# EXERCISE:
Rewrite the records from their beginning through the line containing "[534, 506, 589, 530] StreetNumber: 1*02", swapping "street-level" for "storefront" and leaving everything else unchanged. Leave the pictures out of your answer.
──────── DATASET ENTRIES ────────
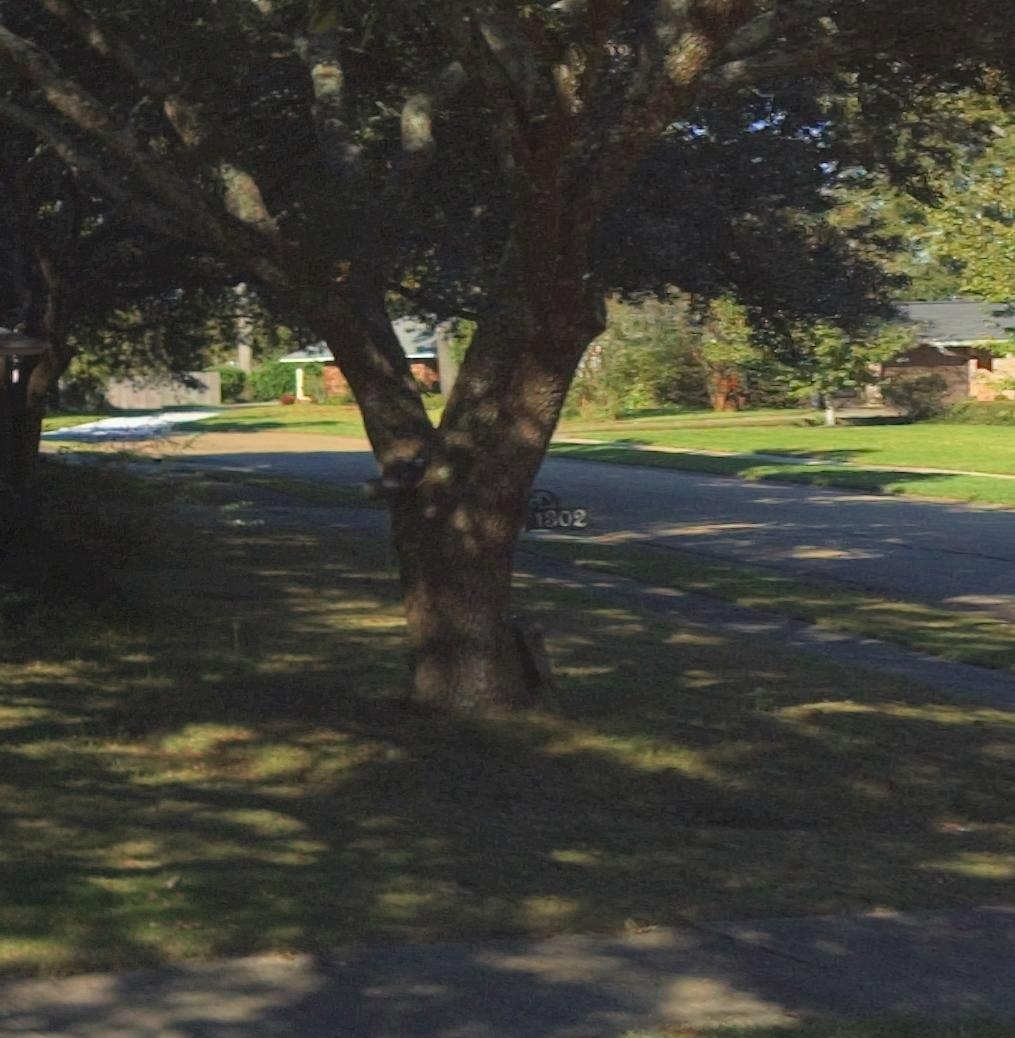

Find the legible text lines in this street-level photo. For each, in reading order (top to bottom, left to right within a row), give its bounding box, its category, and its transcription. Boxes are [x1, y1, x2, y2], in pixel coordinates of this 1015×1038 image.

[534, 506, 589, 530] StreetNumber: 1*02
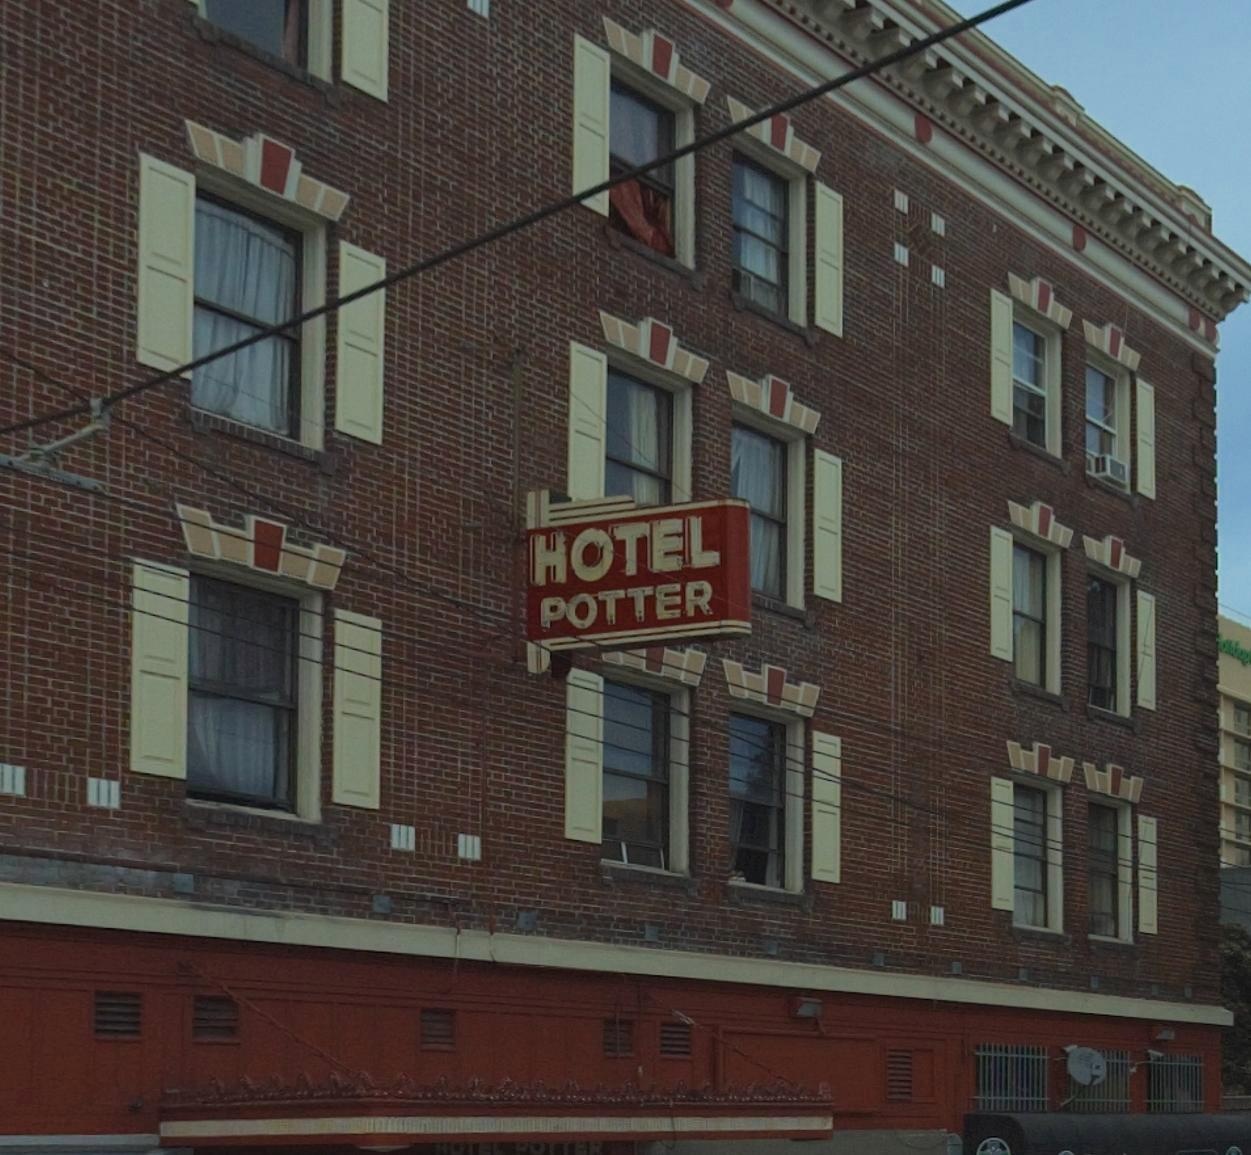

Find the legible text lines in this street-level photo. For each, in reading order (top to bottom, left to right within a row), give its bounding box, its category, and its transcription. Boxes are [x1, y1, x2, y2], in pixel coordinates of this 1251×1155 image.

[526, 507, 727, 592] BusinessName: HOTEL
[537, 573, 722, 638] BusinessName: POTTER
────────
# OUTPUT:
Find the legible text lines in this storefront photo. For each, in reading order (top to bottom, left to right within a row), give its bounding box, its category, and its transcription. Boxes are [x1, y1, x2, y2], in pixel coordinates of this 1015×1038 image.

[534, 506, 589, 530] StreetNumber: 1*02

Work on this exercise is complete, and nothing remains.